▶ [ACTION ITEM]:
Pick out each line in these entries that contains the string "turquoise".

▶ [DATA FOR PROCESSING]:
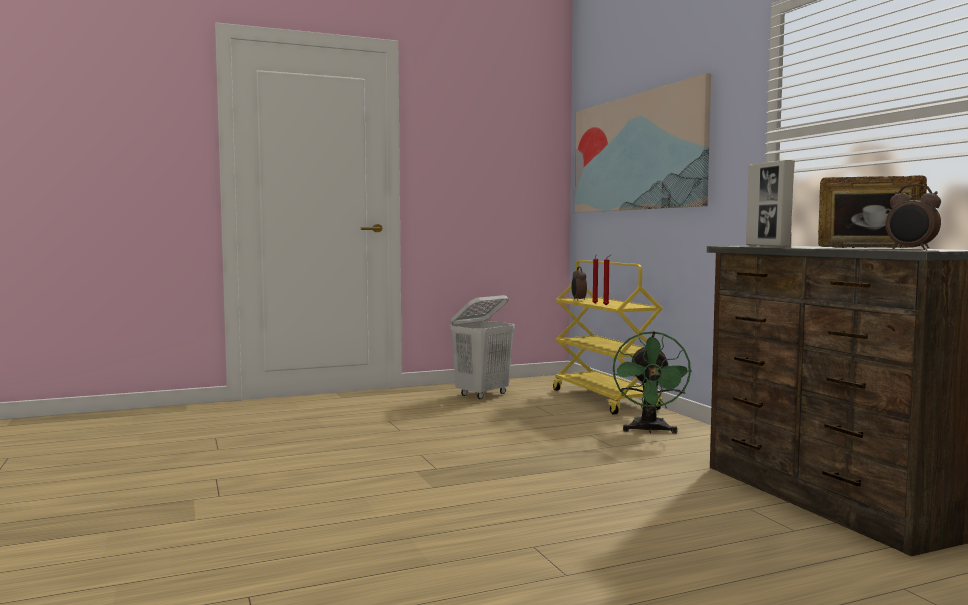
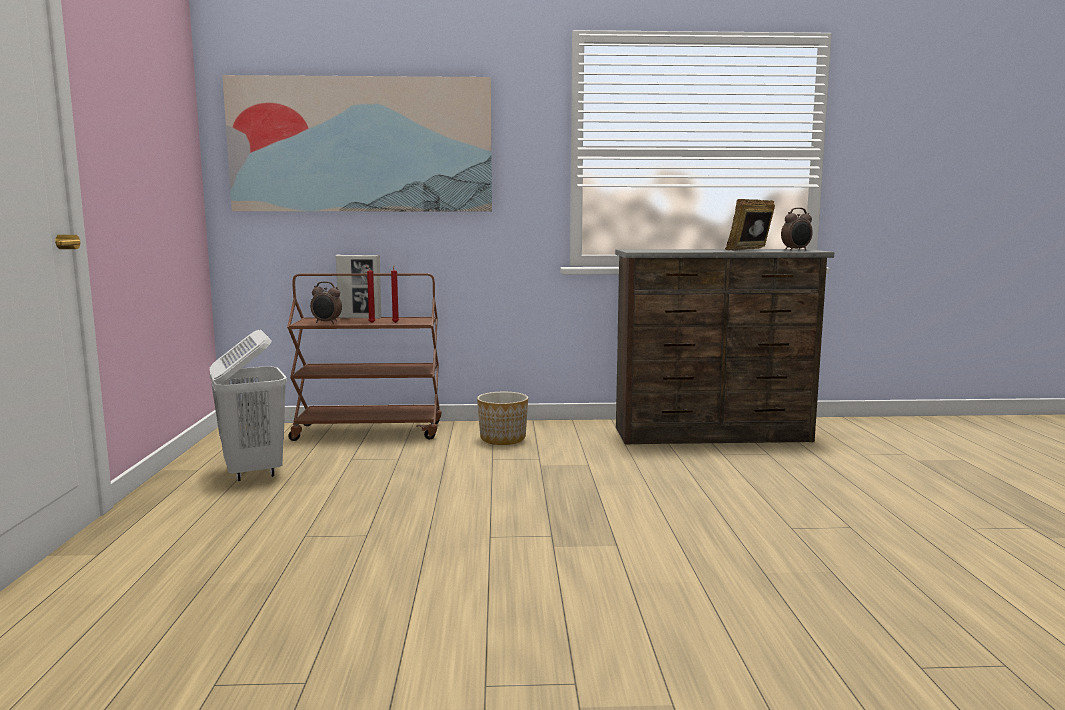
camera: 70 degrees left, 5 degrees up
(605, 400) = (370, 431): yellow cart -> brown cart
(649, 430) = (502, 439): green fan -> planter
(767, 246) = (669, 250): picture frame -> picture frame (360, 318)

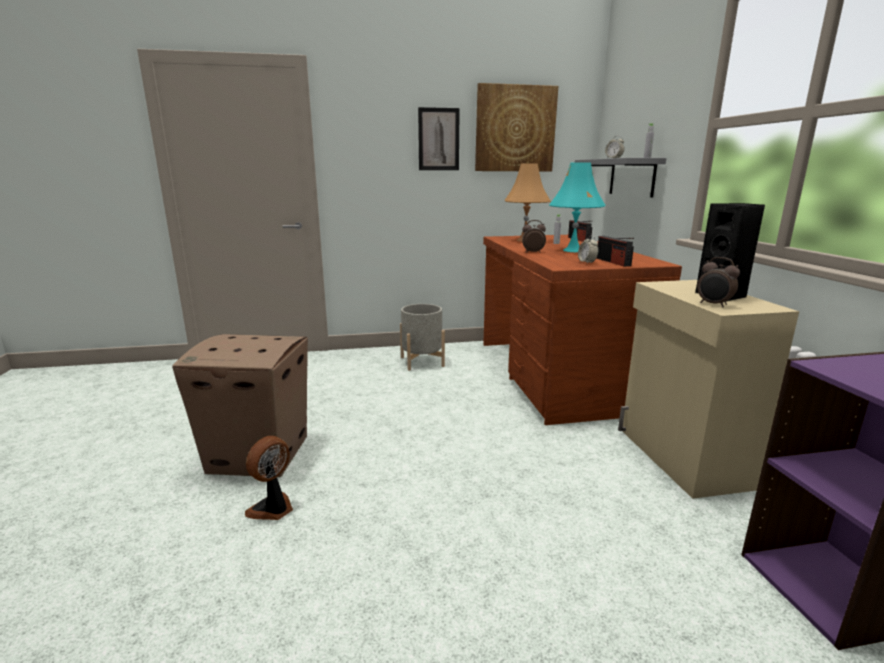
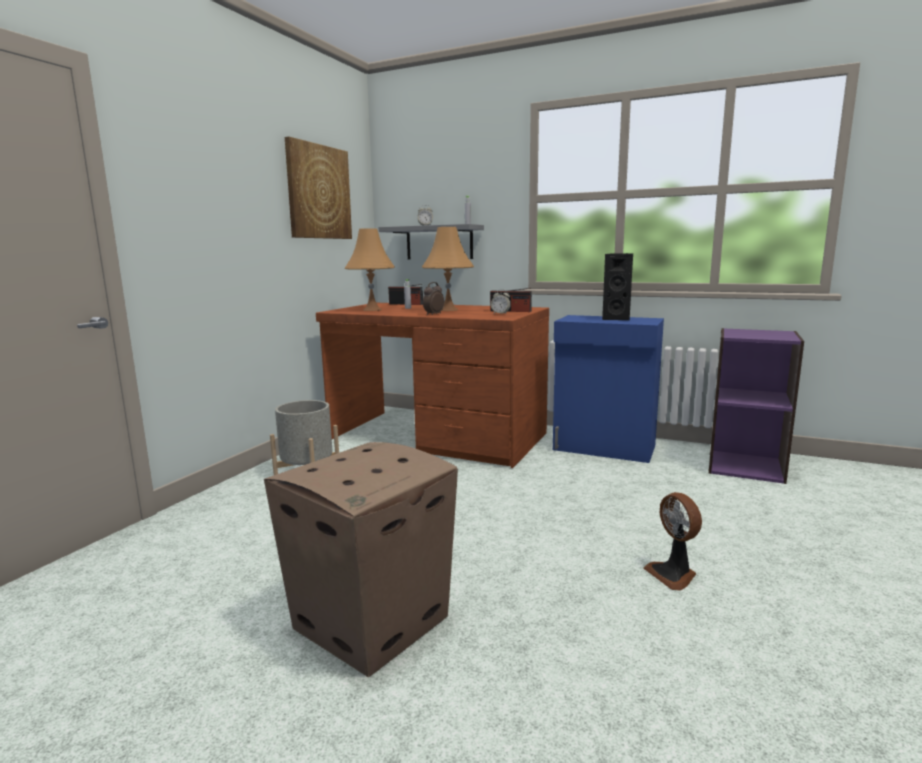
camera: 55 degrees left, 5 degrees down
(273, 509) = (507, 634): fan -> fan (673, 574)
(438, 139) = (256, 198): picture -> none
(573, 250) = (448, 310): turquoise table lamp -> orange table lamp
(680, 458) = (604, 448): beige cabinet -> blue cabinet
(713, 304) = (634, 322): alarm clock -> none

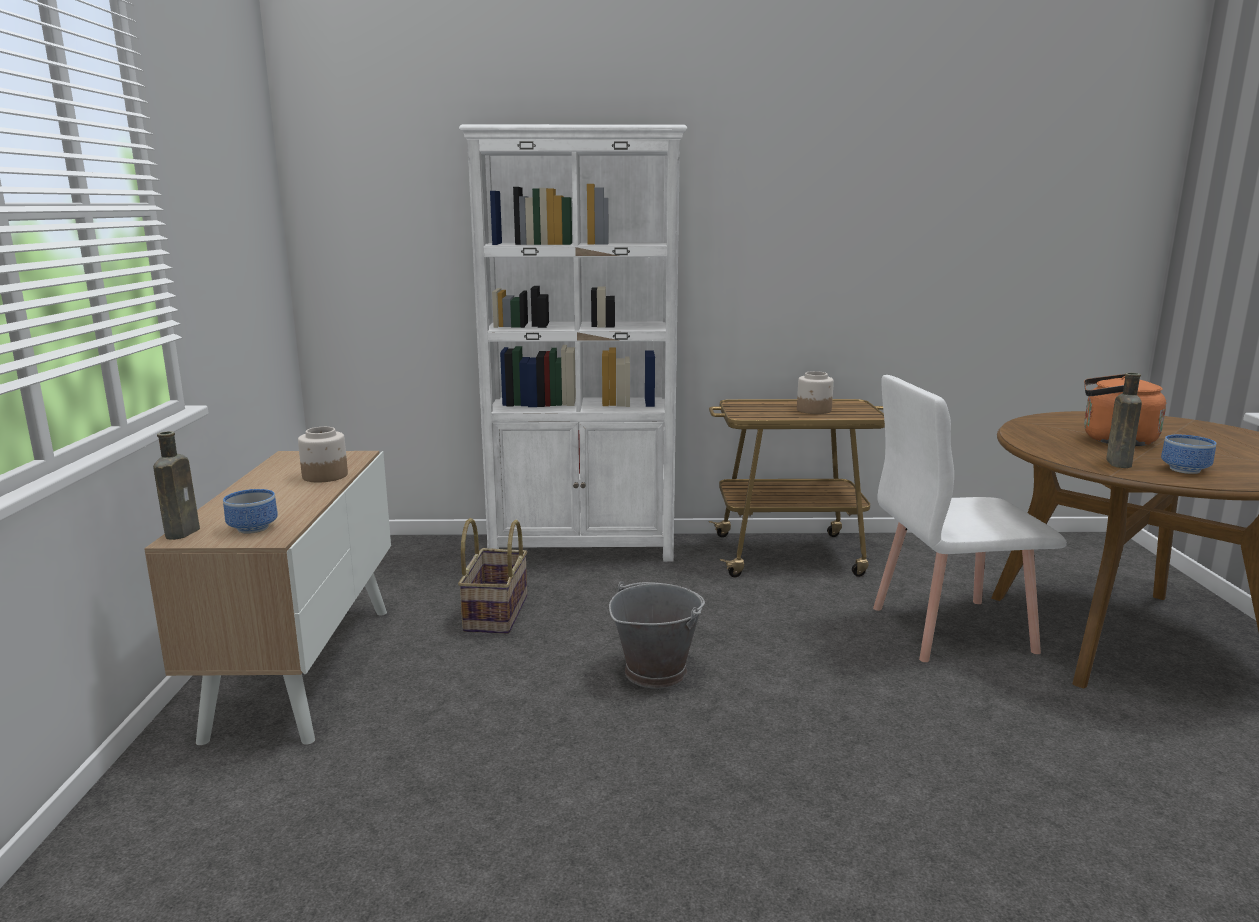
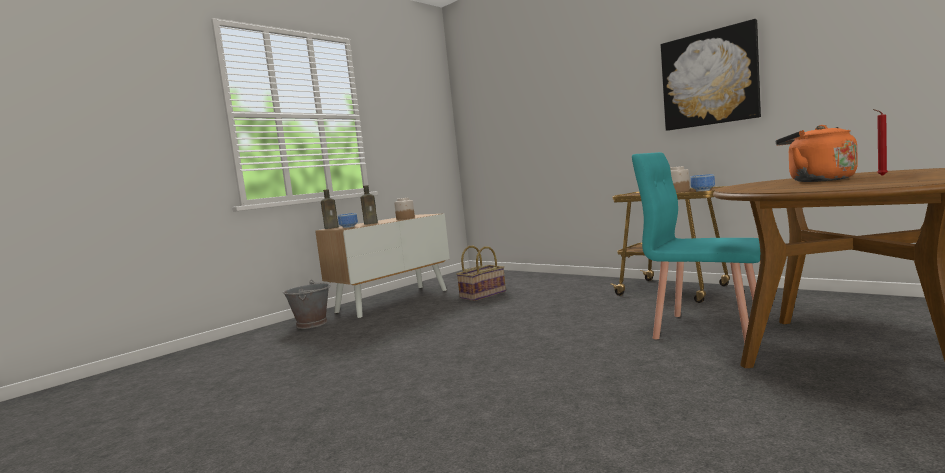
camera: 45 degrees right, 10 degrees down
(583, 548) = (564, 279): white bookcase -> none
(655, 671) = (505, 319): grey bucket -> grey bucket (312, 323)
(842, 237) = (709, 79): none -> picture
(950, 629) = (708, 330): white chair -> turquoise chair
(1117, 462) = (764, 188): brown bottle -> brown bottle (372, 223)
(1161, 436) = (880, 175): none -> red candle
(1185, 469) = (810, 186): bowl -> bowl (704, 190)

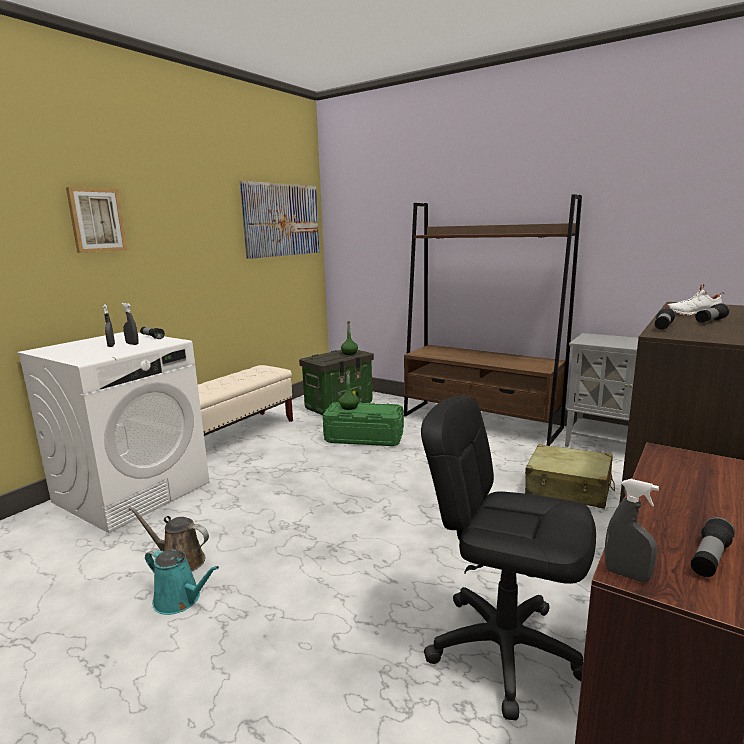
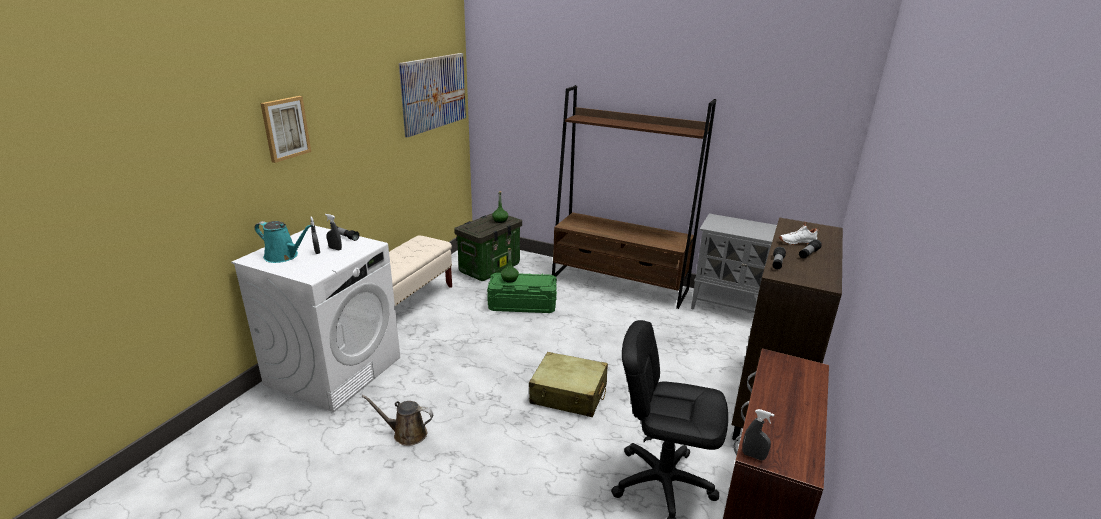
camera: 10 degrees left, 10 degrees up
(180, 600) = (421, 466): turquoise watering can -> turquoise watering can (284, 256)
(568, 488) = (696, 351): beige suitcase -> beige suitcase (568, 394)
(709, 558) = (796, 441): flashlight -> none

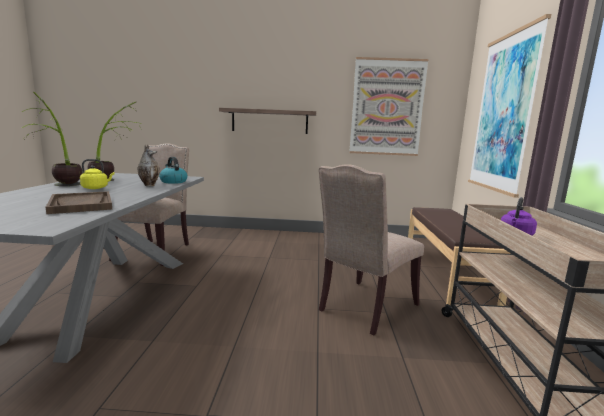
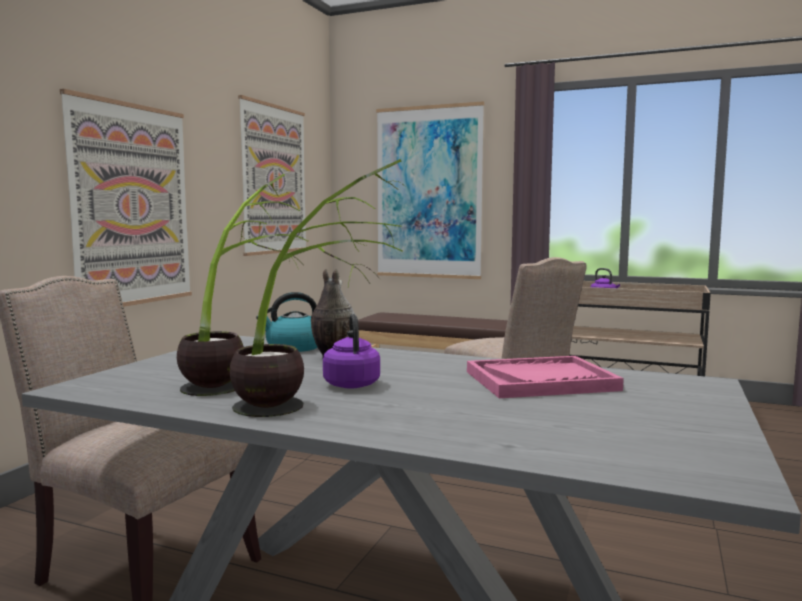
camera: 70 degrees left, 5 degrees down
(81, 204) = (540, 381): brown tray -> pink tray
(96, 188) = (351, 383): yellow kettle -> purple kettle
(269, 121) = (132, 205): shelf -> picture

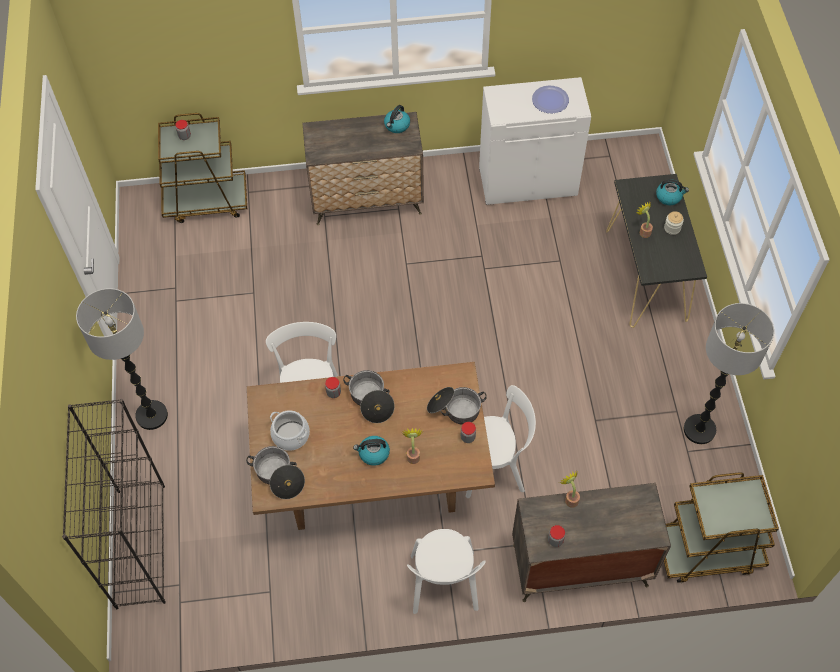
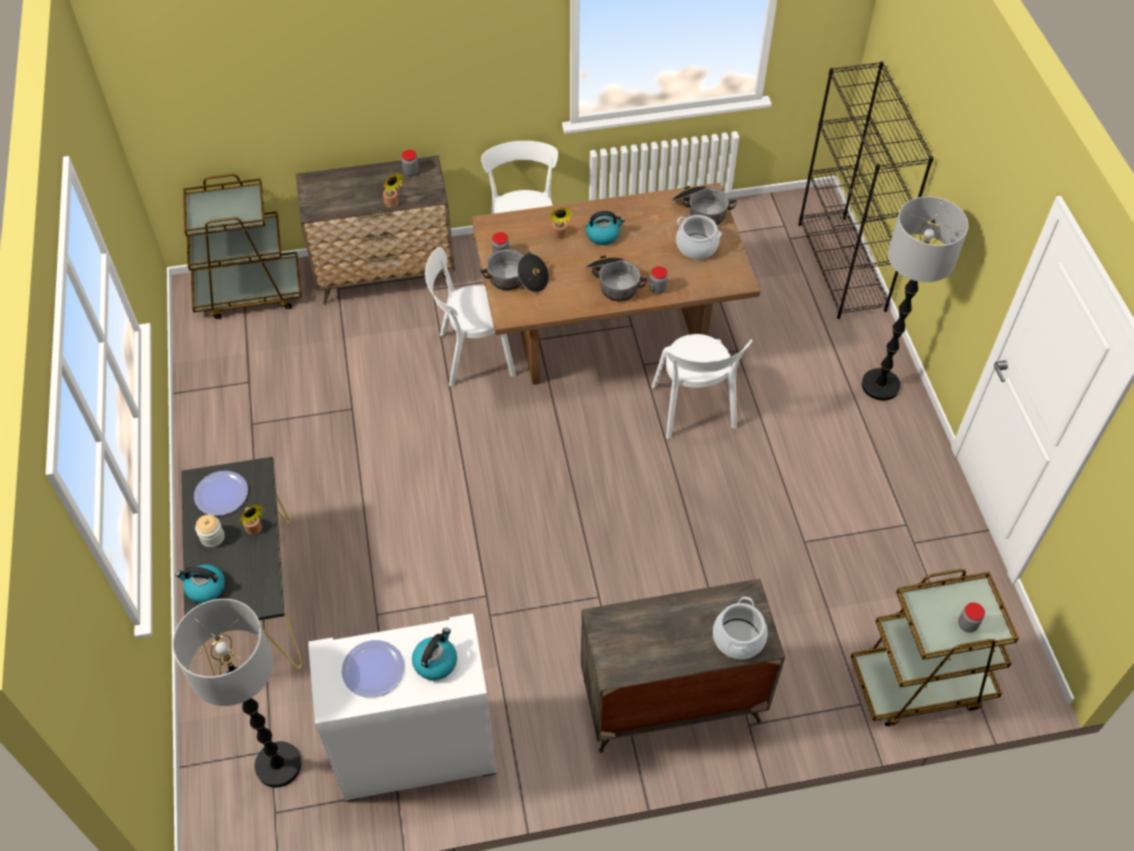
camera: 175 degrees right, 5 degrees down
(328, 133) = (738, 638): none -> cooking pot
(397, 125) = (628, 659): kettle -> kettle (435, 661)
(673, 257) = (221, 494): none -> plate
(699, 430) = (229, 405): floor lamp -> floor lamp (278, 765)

▶ [EXERCISE OUTPUT]:
(573, 250) = (448, 310): turquoise table lamp -> orange table lamp
(950, 629) = (708, 330): white chair -> turquoise chair
(180, 600) = (421, 466): turquoise watering can -> turquoise watering can (284, 256)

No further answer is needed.